An apparent inability to critique and question scientific modelling is not a good platform for a new Minister for Science. But the issues go deeper. The Minister will not have responsibility for science itself, but for science policy, and that is a very different concept. Overseeing policy requires thinking about the range of different possible decisions and the trade-offs involved with each. Certainly, understanding science can help in that process — but, crucially, it also requires an awareness of economics, politics, psychology and ethics.

That’s not to say the role can’t be undertaken by a scientist, but it has to be someone who is willing to take on a broad perspective and to consider both the costs and the benefits of any decisions. Given the way pandemic policy focused single-mindedly on interventions aimed (unsuccessfully) at averting infections — at the expense of considerations regarding economic costs, broader wellbeing and civil liberties — it is hard to have confidence that Vallance will be able to perform his new role in such a way.

In particular, Vallance does not appear to have learnt from the mistakes he made during the pandemic.
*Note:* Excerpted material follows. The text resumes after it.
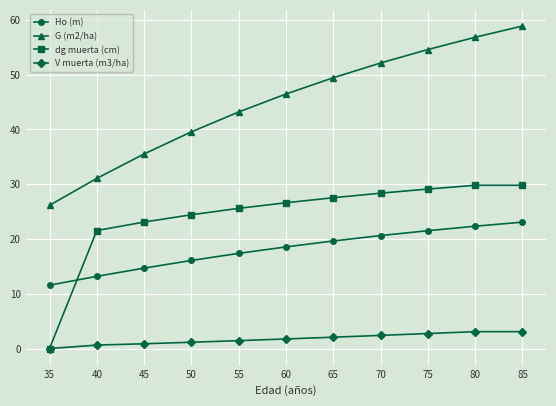

Is this an area chart (filled region under the line)?

No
For example, in his evidence to the Covid inquiry, the former CSO argued that lockdowns should have been “broader, harder” and earlier”.

Most worryingly, Vallance has now turned his focus to climate policy, which seems likely to form a major part of his new role. The parallels between climate and pandemic policy are striking: the proposed solution to an alleged crisis is to impose strict restrictions, taxes and bans that will cost unimaginable amounts of money. The potential danger with this approach is that rather than considering the costs and benefits of alternative approaches, and testing modellers’ predictions of a climate crisis against real-world data (such as that showing the number of climate-related deaths have tumbled over the past 50 years), he will simply decide that “the science” tells us we have no alternative to proceeding with policies that, just as with Covid lockdowns, risk bankrupting the country.

Of course, all new Government appointees need to be given a chance. And perhaps we shall see Vallance taking a more balanced and evidence-based approach to policy in his new role than when he was Chief Scientific Officer. Then again, how often do we observe leopards changing their spots?


David Paton is a Professor of Industrial Economics at Nottingham University Business School.